On a day when the White House is suddenly distancing itself from the previous "stay the course" rhetoric (see Tuesday's Washington Post) for fear of losing control of Congress, it is appropriate to step back and look at the Bigger Picture. What do all of the recent foreign policy setbacks mean? On Monday, Washington Post columnist Sebastian Mallaby painted a bleak picture of the world situation, and the inability of the United States to defeat security threats in Iraq, North Korea, and Afghanistan, or even to halt the genocide taking place in Sudan. Meanwhile, prospects for freedom in Russia have turned so bad that hardly anyone notices when a leading investigative journalist is murdered, probably at the tacit behest of Putin's government. Mallaby calls this moment a "nadir of U.S. power," the lowest we have sunk since a quarter century ago, when Ronald Reagan roused our low spirits by declaring it was "morning in America."
North Korea is the most telling example of (apparent) U.S. weakness. Symbolic though it may have been (they're not very likely to actually attack anyone), North Korea's defiant nuclear test will probably mark a grim historical milestone. As more middle-rank countries go nuclear, the global balance of power will be reshaped. Iran is obviously "on deck," and will go ahead whether we like it or not, Japan will be getting ready to cross that threshold "just in case," and even Brazil may even decide to restart its mothballed nuclear program. President Bush had previously said that a nuclear test by North Korea would be unacceptable, but aside from a few wrist-slap sanctions, we seem to have accepted it. Now, I will grant the possibility that some much sterner U.S. retaliatory response to Kim Jong Il's provocation is being prepared, just as it is possible that we may be about to unleash a major new military effort in Iraq. It would be a clever way of baiting our adversaries, maximizing the psychological boost from such a coordinated counterstroke. Based on what is known to the public, however, it just doesn't seem very likely.

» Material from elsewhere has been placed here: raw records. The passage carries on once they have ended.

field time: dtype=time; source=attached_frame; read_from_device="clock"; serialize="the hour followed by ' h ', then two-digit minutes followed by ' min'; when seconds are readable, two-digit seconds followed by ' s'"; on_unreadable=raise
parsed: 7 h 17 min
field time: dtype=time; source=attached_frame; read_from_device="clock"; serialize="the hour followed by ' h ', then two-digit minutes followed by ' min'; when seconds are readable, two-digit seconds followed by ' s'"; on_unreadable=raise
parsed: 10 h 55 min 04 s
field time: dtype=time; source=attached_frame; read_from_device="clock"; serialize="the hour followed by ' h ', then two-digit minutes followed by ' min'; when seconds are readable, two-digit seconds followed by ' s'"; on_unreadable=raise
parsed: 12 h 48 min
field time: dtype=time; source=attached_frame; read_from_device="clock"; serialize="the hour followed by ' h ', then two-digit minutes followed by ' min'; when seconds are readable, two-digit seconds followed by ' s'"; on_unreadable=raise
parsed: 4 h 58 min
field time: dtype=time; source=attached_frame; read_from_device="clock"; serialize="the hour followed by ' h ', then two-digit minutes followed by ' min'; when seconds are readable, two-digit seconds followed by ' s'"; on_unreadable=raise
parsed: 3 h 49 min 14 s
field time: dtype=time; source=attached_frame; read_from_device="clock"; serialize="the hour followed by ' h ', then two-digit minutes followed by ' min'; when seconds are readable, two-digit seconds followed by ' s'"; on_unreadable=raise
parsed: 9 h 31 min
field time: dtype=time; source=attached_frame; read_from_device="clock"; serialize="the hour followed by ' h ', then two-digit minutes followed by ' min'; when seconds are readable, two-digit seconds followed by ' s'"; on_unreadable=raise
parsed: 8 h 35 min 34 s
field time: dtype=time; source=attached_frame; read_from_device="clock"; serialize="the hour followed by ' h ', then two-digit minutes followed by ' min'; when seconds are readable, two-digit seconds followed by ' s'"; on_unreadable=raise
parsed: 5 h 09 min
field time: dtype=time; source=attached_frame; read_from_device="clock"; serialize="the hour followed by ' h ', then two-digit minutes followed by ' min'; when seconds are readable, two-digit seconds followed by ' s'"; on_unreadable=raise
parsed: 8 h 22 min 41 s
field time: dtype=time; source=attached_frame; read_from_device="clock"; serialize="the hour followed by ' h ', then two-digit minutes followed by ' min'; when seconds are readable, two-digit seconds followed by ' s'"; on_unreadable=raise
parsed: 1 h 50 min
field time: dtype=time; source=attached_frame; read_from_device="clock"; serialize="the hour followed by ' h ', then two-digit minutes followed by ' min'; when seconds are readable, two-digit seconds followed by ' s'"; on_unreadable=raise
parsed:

Why is the Bush administration so timid about exercising U.S. power at this critical juncture in history? The simple answer would be that we have already exhausted our resources in the war in Iraq, i.e. the Paul Kennedy "imperial overstretch" thesis has come true. There is another possibility, however, that State Department and Defense strategists are in the midst of recalculating U.S. interests in maintaining a free global trading system, as the (unappreciated) "hegemonic stabilizer." Having done all it could to enforce U.N. Security Council resolutions over the past few years, without much political benefit to show for it, the United States may come to favor a new, more pluralistic world order as the best way to balance our means and ends. Eventually, the American people will tire of straining to uphold a world order under that assumes -- dubiously -- that a degree of concordance exists among the great powers. Having to share power and responsibility with authoritarian governments such as Russia, China, and Iran is a disconcerting prospect, but without solid support from our traditional allies, we don't have much choice.
Unlike Mallaby, I don't think we are as bad off as we were in 1979 -- at least, not yet. In the worst-case scenario, some unexpected confluence of global crises might put the United States in an untenable position similar to that faced by the Carter administration, forcing the Bush administration to resort to a desperate threat of nuclear war similar to the "Carter Doctrine." More than ever, the President needs to shun ideologues and pay heed to the advice of foreign policy realists in order to uphold our national prestige and power. Otherwise, there is a small but real risk that Republican Party may squander its national security credentials just as the Democrats did in the late 1970s. It would be one of the bitterest, most ironic cases of role reversal ever.